(GIVEN TEXT)

Dotson v. Griesa

398 F.3d 156, 2005 U.S. App. LEXIS 1654, 95 Fair Empl. Prac. Cas. (BNA) 248
CourtCourt of Appeals for the Second Circuit
DecidedFebruary 2, 2005
Docket01-6248
StatusPublished
Cited by93 cases

This text of 398 F.3d 156 (Dotson v. Griesa) is published on Counsel Stack Legal Research, covering Court of Appeals for the Second Circuit primary law. Counsel Stack provides free access to over 12 million legal documents including statutes, case law, regulations, and constitutions.

Bluebook
Dotson v. Griesa, 398 F.3d 156, 2005 U.S. App. LEXIS 1654, 95 Fair Empl. Prac. Cas. (BNA) 248 (2d Cir. 2005).

Opinion

398 F.3d 156

Allen DOTSON Plaintiff-Appellant,
v.
The Honorable Thomas P. GRIESA, The Honorable Kevin T. Duffy, United States District Court for the Southern District of New York Probation Office, Chris J. Stanton, Clifford P. Kirsch, Defendants-Appellees.

No. 01-6248.

United States Court of Appeals, Second Circuit.

Argued: May 20, 2003.

Decided: February 2, 2005.

COPYRIGHT MATERIAL OMITTED COPYRIGHT MATERIAL OMITTED Allen Dotson, pro se, Bronx, New York, for Plaintiff-Appellant.

Eric B. Fisher, Assistant United States Attorney for the Southern District of New York (Gideon A. Schor and Jeffrey Oestericher, Assistant United States Attorneys, on the brief) for James B. Comey, United States Attorney, Southern District of New York, New York, New York, for Defendants-Appellees.

Douglas F. Broder (Mark W. Bennett, of counsel), Nixon Peabody LLP, New York, New York, as amicus curiae.

Before: KEARSE, STRAUB and RAGGI, Circuit Judges.

RAGGI, Circuit Judge.

Plaintiff-Appellant Allen Dotson, formerly a United States probation officer in the Southern District of New York, sued District Judges Thomas P. Griesa and Kevin T. Duffy, the Southern District Probation Office, Chief Probation Officer Chris J. Stanton, and Southern District Executive Clifford P. Kirsch, pursuant to 42 U.S.C. § 1981 and Bivens v. Six Unknown Named Agents of Federal Bureau of Narcotics, 403 U.S. 388, 91 S.Ct. 1999, 29 L.Ed.2d 619 (1971), for alleged race discrimination and denial of due process in connection with his termination. He now appeals pro se from a judgment of dismissal entered by the United States District Court for the Southern District of New York (Richard Conway Casey, Judge) on March 29, 2001. See Fed.R.Civ.P. 12(b)(6).

(End GIVEN TEXT)
(LISTED ENTRIES)

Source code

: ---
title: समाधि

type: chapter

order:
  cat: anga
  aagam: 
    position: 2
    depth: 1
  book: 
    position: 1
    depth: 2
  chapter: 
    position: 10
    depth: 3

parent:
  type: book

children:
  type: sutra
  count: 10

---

(End LISTED ENTRIES)

PROBLEM STATEMENT: List every party the Dotson v. Griesa opinion names as a defendant-appellee. The records are separate material and are unrelated to the case text.

EXPECTED OUTPUT:
- The Honorable Thomas P. Griesa
- The Honorable Kevin T. Duffy
- United States District Court for the Southern District of New York Probation Office
- Chris J. Stanton
- Clifford P. Kirsch